EDIT: the graph has been updated to include the drop out of Wallman 2004
I’ve played a bit with the data. If the PACE trial was excluded from the Cochrane analysis, things change a little and the p-value comes close to significant (0.05). There’s also an issue that the FINE Trial is given a very low weight because it had no dropouts in the control group. If more patients had dropped out in the control group that would paradoxically increase the risk ratio for the entire analysis. On the other hand, the trial by Jason et al. 2007 was not included because it doesn’t give exact drop out figures. It did say the drop out was around 25% with no significant difference among the groups. The drop out in Wallman et al. 2004 was also not included, although it was higher in the control than in the exercise group (It is rather weird that in this trial, no participants dropped out during treatment, only during baseline testing). Overall, I don’t think there’s a statistically higher dropout rate in the GET group in this analysis.

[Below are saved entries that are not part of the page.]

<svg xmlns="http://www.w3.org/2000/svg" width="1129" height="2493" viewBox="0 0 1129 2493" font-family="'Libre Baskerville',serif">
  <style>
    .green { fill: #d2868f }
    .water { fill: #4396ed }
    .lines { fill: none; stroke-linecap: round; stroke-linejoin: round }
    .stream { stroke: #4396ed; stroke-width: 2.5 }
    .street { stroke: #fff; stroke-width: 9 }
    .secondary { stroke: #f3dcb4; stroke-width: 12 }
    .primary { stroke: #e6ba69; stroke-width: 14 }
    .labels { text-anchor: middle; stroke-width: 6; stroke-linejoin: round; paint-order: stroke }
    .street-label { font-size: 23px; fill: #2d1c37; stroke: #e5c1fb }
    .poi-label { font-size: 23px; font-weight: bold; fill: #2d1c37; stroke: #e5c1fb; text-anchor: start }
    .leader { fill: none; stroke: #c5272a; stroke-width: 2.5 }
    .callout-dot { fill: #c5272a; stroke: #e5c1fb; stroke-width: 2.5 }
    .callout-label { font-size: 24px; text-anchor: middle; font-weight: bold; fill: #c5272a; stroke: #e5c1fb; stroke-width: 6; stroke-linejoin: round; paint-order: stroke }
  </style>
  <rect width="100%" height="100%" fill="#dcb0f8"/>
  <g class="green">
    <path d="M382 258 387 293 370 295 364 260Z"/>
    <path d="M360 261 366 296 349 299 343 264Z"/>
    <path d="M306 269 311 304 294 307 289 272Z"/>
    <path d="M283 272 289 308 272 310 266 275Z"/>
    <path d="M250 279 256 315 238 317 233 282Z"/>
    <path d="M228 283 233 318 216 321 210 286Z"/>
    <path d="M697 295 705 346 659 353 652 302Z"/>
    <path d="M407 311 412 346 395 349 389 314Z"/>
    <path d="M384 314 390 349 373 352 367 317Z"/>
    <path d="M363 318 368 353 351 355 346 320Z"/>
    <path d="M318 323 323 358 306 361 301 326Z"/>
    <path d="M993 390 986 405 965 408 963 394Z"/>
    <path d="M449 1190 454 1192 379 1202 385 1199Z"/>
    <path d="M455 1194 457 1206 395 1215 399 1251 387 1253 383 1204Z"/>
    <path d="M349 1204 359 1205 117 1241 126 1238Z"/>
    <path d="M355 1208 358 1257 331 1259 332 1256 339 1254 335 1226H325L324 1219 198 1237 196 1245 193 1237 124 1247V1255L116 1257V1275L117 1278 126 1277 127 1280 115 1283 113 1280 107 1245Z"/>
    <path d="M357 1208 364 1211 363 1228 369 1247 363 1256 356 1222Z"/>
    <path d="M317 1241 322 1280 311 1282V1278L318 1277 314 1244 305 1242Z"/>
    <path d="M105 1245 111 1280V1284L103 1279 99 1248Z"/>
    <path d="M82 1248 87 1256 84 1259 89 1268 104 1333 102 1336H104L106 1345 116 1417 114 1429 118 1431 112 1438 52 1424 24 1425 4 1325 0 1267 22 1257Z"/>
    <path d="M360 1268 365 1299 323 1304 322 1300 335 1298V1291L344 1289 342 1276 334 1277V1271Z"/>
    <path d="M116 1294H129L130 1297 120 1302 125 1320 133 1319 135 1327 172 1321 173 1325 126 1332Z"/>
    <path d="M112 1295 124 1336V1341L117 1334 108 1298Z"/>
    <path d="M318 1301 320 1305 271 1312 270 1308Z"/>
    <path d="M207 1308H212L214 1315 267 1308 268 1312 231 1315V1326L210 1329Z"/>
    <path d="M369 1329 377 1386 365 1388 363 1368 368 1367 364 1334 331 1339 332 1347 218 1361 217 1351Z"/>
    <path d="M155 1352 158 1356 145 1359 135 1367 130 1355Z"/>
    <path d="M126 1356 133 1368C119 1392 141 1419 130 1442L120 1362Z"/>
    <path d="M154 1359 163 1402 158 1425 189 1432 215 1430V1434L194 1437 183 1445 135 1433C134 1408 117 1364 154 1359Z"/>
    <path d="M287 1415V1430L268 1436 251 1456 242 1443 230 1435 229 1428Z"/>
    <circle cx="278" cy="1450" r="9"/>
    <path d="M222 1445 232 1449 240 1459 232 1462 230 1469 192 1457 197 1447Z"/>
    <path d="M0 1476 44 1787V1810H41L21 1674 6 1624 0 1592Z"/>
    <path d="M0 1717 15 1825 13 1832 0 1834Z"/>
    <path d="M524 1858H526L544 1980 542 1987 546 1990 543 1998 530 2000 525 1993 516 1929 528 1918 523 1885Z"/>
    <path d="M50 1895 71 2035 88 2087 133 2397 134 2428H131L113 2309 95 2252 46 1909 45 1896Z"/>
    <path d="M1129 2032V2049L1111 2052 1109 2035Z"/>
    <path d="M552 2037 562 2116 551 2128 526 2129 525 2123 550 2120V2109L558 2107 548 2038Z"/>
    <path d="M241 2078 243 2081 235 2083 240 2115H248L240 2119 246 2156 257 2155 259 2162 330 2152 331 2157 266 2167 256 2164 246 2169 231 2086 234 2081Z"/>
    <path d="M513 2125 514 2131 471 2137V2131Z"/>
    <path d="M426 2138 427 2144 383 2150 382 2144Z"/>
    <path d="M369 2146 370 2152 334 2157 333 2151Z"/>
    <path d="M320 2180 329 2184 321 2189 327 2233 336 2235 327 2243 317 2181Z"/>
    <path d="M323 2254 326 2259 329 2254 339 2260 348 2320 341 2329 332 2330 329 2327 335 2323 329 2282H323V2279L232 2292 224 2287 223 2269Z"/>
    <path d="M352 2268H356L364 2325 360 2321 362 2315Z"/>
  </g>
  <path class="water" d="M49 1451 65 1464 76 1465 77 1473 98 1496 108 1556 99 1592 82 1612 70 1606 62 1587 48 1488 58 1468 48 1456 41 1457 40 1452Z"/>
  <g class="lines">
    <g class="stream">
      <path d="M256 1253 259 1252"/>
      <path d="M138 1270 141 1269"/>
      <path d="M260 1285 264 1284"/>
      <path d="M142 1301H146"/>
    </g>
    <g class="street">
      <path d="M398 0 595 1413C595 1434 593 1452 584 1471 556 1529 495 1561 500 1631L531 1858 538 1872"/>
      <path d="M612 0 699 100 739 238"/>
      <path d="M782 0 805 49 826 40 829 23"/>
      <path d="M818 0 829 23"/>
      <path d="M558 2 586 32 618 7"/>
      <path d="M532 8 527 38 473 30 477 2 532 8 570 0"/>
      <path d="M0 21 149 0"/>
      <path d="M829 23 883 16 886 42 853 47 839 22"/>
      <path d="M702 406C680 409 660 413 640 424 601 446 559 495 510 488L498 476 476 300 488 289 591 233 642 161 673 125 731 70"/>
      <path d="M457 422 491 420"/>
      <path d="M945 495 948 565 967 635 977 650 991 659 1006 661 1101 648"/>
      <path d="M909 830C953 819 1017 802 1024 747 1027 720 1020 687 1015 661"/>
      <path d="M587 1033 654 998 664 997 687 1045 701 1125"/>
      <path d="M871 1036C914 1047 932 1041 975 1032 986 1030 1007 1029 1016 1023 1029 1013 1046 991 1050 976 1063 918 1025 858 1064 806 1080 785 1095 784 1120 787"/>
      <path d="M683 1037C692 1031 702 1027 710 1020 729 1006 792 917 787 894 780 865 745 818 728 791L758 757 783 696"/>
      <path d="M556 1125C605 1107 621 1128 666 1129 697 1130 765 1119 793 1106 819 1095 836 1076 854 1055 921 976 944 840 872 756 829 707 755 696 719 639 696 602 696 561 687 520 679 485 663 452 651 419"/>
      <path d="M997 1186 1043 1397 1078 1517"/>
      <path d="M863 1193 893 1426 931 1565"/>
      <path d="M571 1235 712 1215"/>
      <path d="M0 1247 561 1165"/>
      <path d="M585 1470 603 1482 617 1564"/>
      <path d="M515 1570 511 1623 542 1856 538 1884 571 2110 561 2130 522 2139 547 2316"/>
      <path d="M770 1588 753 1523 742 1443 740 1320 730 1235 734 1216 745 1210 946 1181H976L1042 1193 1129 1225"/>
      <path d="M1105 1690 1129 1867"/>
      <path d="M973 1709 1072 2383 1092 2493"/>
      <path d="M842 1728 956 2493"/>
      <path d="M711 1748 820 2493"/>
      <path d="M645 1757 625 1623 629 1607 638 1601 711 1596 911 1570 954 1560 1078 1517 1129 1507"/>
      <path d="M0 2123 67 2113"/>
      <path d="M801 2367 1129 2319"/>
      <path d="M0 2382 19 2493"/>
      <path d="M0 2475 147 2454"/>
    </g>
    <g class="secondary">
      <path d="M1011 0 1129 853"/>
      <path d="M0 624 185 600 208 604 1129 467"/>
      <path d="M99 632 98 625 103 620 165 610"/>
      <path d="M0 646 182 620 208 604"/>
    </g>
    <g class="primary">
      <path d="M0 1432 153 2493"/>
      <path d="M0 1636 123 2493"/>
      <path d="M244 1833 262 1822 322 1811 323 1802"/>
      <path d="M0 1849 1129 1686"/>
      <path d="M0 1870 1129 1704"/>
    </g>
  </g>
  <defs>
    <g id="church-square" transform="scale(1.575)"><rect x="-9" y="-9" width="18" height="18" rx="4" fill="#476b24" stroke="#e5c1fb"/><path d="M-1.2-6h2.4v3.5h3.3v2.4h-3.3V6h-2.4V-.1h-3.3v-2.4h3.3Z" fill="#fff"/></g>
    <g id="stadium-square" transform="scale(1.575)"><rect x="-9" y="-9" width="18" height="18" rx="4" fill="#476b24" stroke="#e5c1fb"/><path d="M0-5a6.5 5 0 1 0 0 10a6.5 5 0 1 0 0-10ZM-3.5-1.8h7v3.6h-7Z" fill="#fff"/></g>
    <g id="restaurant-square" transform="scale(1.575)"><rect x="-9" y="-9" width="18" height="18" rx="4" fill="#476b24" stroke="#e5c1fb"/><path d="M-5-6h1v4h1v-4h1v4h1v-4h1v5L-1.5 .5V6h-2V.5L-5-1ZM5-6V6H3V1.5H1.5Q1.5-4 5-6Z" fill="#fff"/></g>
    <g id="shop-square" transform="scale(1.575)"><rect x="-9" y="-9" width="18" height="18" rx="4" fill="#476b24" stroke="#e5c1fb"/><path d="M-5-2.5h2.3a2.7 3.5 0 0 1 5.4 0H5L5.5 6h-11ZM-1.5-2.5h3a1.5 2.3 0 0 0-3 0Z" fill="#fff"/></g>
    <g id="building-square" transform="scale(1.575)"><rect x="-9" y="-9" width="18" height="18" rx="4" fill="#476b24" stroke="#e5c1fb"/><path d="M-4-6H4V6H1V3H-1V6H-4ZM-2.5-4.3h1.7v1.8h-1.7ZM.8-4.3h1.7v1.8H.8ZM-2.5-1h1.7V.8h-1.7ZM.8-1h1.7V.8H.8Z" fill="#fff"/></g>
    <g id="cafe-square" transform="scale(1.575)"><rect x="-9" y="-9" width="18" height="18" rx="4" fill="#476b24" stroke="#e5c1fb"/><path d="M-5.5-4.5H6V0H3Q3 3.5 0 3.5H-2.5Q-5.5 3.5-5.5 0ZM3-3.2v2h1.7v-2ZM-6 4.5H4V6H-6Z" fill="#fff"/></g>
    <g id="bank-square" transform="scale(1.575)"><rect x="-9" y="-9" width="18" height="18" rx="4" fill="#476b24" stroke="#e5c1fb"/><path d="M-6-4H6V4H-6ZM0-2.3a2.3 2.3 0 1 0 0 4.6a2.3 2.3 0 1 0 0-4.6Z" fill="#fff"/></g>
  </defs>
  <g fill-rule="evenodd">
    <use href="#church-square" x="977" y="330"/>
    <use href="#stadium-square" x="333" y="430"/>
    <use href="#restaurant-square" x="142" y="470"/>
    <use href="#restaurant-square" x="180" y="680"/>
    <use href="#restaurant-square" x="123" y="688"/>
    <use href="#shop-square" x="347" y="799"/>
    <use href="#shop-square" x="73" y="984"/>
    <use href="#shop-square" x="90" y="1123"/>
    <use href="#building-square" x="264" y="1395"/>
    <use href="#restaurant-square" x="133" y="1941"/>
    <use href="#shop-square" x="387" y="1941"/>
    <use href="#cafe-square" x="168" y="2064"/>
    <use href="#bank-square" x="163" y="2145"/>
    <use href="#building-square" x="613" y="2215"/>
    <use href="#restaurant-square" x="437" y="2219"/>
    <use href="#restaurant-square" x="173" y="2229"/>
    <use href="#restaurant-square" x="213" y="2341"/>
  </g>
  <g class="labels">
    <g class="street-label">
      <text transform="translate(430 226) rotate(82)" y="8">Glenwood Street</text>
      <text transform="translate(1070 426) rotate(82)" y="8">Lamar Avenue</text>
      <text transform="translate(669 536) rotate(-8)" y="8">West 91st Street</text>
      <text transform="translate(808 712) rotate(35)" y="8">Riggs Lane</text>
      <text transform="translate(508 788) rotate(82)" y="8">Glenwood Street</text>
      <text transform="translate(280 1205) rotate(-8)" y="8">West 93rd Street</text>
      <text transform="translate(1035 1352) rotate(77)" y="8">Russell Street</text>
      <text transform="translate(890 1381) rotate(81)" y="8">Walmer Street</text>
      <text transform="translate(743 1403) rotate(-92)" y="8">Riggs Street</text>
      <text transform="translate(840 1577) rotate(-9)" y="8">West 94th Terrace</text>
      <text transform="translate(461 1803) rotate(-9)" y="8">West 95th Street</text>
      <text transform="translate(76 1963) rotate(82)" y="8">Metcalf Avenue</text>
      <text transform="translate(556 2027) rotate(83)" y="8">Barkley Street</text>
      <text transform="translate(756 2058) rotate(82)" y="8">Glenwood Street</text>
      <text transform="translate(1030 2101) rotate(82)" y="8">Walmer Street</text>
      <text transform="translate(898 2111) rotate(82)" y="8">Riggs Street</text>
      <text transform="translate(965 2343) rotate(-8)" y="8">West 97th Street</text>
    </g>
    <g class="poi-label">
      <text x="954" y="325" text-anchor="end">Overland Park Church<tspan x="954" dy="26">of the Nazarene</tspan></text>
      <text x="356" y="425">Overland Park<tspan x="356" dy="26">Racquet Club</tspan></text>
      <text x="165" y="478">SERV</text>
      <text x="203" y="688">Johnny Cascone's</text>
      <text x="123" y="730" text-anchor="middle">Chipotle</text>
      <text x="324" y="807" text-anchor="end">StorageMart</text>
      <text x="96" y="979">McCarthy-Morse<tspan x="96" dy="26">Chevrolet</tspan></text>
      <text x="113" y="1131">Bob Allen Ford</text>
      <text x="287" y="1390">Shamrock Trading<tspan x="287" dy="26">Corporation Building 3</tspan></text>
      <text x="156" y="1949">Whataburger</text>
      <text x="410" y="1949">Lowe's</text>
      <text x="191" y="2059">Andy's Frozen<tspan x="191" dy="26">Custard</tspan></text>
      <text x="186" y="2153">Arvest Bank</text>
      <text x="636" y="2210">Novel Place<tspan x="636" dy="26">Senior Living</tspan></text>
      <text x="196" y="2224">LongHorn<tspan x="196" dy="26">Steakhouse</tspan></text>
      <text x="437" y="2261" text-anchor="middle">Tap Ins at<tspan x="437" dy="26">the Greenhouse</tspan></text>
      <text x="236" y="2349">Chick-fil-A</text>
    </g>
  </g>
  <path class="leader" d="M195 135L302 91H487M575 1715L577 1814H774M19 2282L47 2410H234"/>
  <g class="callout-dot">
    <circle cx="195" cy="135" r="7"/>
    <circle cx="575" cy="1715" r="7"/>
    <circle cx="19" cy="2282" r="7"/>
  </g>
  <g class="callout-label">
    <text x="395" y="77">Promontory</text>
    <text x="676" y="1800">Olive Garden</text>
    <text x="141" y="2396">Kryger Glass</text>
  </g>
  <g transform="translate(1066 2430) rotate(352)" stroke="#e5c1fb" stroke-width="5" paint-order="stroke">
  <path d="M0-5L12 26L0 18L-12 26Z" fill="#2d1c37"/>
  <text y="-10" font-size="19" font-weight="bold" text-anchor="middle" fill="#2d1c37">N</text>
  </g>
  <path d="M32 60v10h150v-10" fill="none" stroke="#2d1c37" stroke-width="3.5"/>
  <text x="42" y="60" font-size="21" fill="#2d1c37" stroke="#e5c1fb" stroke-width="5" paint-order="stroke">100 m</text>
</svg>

Intention to treat or available case analysis?
Finally, from the email correspondence we know that one editor raised an issue about the dropout rate. Atle Fretheim explains in an email dated 29 may 2019:
“The co-editor also claims there is a problem with the data in a table since for some studies the “N” (total number of participants) minus the drop-outs does not add up to the “n” (number of participants included in the analyses). The explanation is straightforward: In intention-totreat analyses you include participants to the extent that you have usable data, including for drop outs. There is also some variation on how this is done across the various studies. This is also described in the Cochrane Handbook (16.2.1. Introduction to Intention to treat analysis). Consequently, we reject both this points of criticism.”
It seems that the (old) Cochrane handbook says there are two options: available case analysis where you report all the data you have and count each participant in the group to which she was randomized. The alternative is an intention to treat analysis where you analyze all randomized patients and impute data on participants where you don’t have any. The Cochrane handbook suggests that it’s a matter of opinion and judgment what is considered the best approach. They write: “Although imputation is possible, at present a sensible decision in most cases is to include data for only those participants whose results are known, and address the potential impact of the missing data in the assessment of risk of bias.” So my first impression would be that the authors have a point here. Would be interested to hear what others think.